My research has focused on development of behavioral interventions to improve outcomes after lung transplantation. I am currently develoing a health literacy-sensitive decision aid that helps patients with severe COPD choose between lung transplantation and medical management with the ultimate goal of reducing decisional conflict, improving self-efficacy and improving post-surgical outcomes. My background has prepared me to conduct this current study by: 1) gaining clinical experience in the field of lung transplantation as a lung transplant pulmonologist, 2) developing and implementing clinical research studies by obtaining my Masters degree in Epidemiology, and 3) conducting studies in health literacy, organ allocation, and decision making.
Health literacy: I am currently developing a health-literacy sensitive tool to improve medical adherence in lung transplant recipients. We have administered a survey and performed chart abstraction on 141 lung transplant recipients to understand how medical adherence mediates the relationship between health literacy and critical post-transplant outcomes. We have also conducted qualitative interviews with patients and their caregivers that were purposefully sampled patients for low health literacy to understand facilitators and barriers of medical adherence after transplantation. After we reach our targeted sample size of 200, we will use the results of the qualitative and quantitative study to develop a health literacy-sensitive intervention to improve adherence.

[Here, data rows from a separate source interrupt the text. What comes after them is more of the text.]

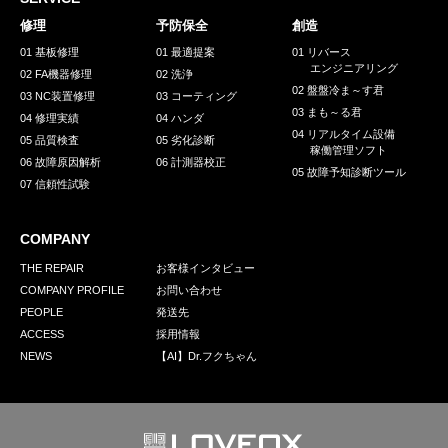
採用情報
修理
予防保全
創造
GREEN CHALLENGE
01 基板修理
01 最適提案
01 リバース
エンジニアリング
02 FA機器修理
02 洗浄
環境への取り組み
02 盤盤冷ま～す君
03 NC装置修理
03 コーティング
03 まも～る君
/
04 修理実績
04 ハンダ
お問い合わせ
発送先
04 リアルタイム設備
05 品質検査
05 劣化診断
稼働管理ソフト
06 故障原因解析
06 計測器校正
05 故障予知診断ツール
07 信頼性試験
COMPANY
THE REPAIR
お客様インタビュー
COMPANY PROFILE
お問い合わせ
PEOPLE
発送先
ACCESS
採用情報
NEWS
【AI】Dr.フクちゃん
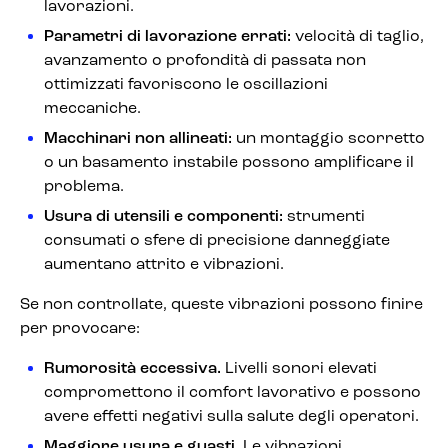
lavorazioni.
Parametri di lavorazione errati:
velocità di taglio,
avanzamento o profondità di passata non
ottimizzati favoriscono le oscillazioni
meccaniche.
Macchinari non allineati:
un montaggio scorretto
o un basamento instabile possono amplificare il
problema.
Usura di utensili e componenti:
strumenti
consumati o sfere di precisione danneggiate
aumentano attrito e vibrazioni.
Se non controllate, queste vibrazioni possono finire
per provocare:
Rumorosità eccessiva.
Livelli sonori elevati
compromettono il comfort lavorativo e possono
avere effetti negativi sulla salute degli operatori.
Maggiore usura e guasti.
Le vibrazioni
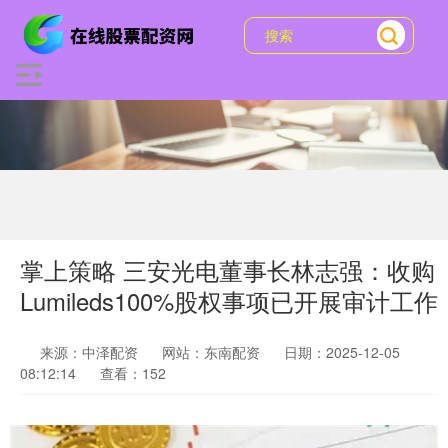
掌上策略 三安光电董事长林志强：收购
Lumileds100%股权事项已开展审计工作
来源：中泽配资
网站：东南配资
日期：2025-12-05
08:12:14
查看：152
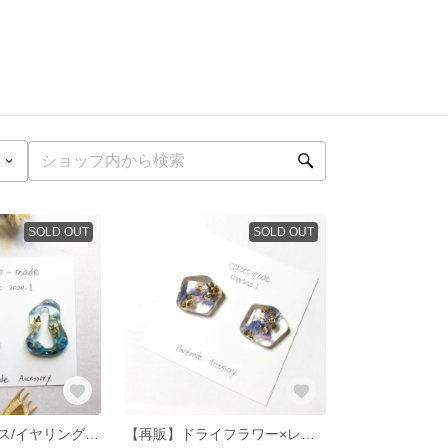
SOLD OUT
SOLD OUT
gourd ring ピアス/イヤリング サイズ：縦2.7㎝×横2.1㎝
【再販】ドライフラワー×レジン シンプルピアス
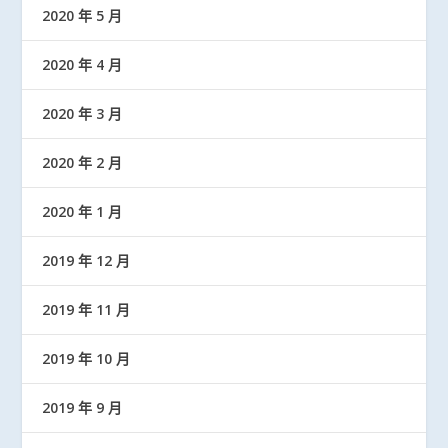
2020 年 5 月
2020 年 4 月
2020 年 3 月
2020 年 2 月
2020 年 1 月
2019 年 12 月
2019 年 11 月
2019 年 10 月
2019 年 9 月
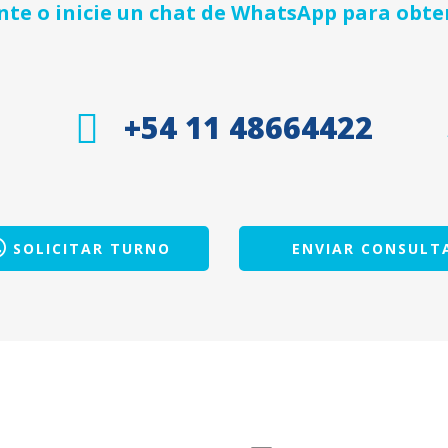
e o inicie un chat de WhatsApp para obte
+54 11 48664422
SOLICITAR TURNO
ENVIAR CONSULT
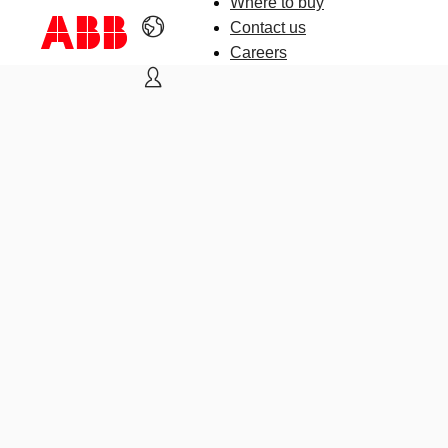
Where to buy
Contact us
Careers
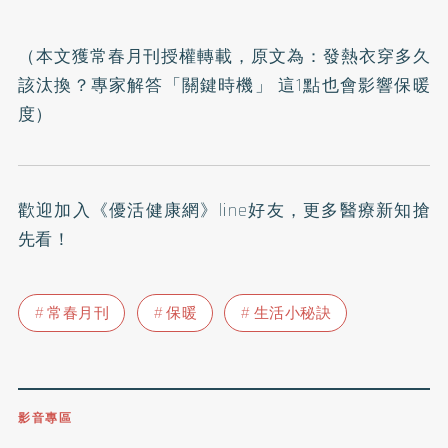
（本文獲常春月刊授權轉載，原文為：
發熱衣穿多久
該汰換？專家解答「關鍵時機」 這1點也會影響保暖
度
）
歡迎加入
《優活健康網》line好友
，更多醫療新知搶
先看！
常春月刊
保暖
生活小秘訣
影音專區
0809-091-257
立即撥打服務專線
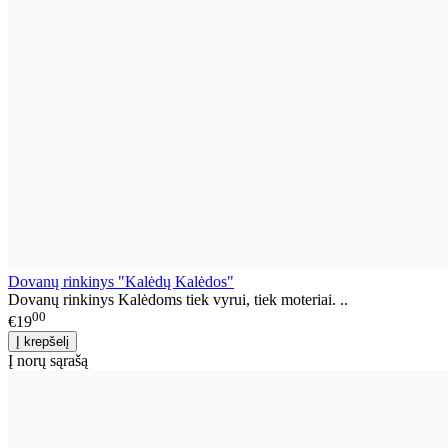
Dovanų rinkinys "Kalėdų Kalėdos"
Dovanų rinkinys Kalėdoms tiek vyrui, tiek moteriai. ..
00
€19
Į norų sąrašą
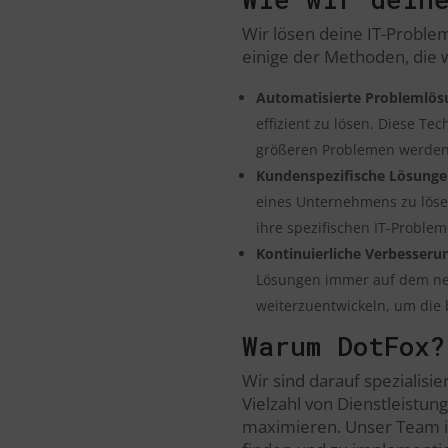
Wir lösen deine IT-Probl
einige der Methoden, die 
Automatisierte Problemlös
effizient zu lösen. Diese Te
größeren Problemen werden
Kundenspezifische Lösunge
eines Unternehmens zu löse
ihre spezifischen IT-Problem
Kontinuierliche Verbesseru
Lösungen immer auf dem neue
weiterzuentwickeln, um die
Warum DotFox?
Wir sind darauf spezialisie
Vielzahl von Dienstleistun
maximieren. Unser Team is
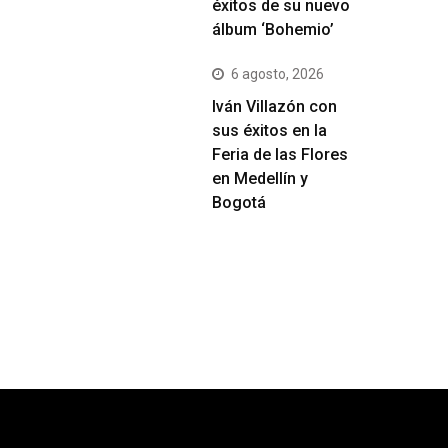
éxitos de su nuevo
álbum ‘Bohemio’
6 agosto, 2026
Iván Villazón con
sus éxitos en la
Feria de las Flores
en Medellín y
Bogotá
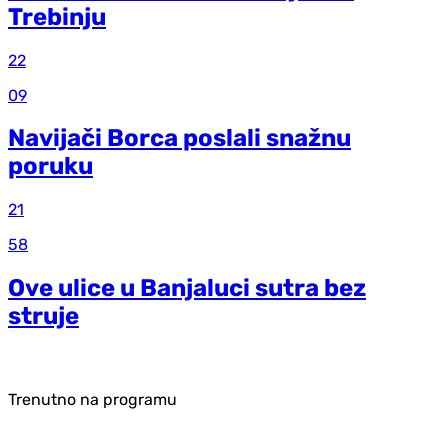
Trebinju
22
09
Navijači Borca poslali snažnu
poruku
21
58
Ove ulice u Banjaluci sutra bez
struje
Trenutno na programu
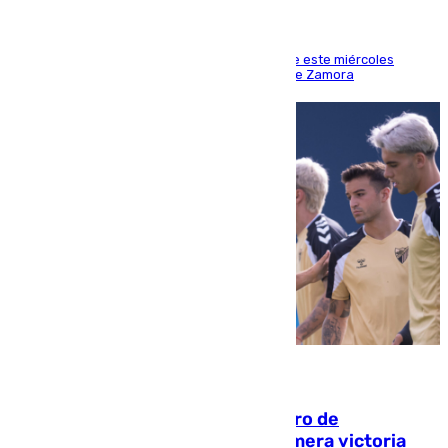
Los hechos ocurrieron sobre las 13.30 horas de este miércoles
cuando el autor llegó desde la Comandancia de Zamora
05.08.2026
Málaga-Al-Arabi: tercer encuentro de
pretemporada en busca de la primera victoria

Organ Allocation: I published a manuscript on the impact of the lung allocation score (LAS) on listing diagnoses transplanted and post-transplant survival. I have also published a manuscript that used time depended ROC curves to show that our current lung allocation system predicts survival no better than flipping a coin. Finally, I have developed a lung allocation model using recursive partitioning that takes into account survival differences of different diagnoses.
Decision Making: I have experience with studying satisfaction with decision making regarding end-of-life issues in the ICU. I have published my results that showed that increased family satisfaction with decision making was associated with withdrawing life-support and documentation of palliative care indicators.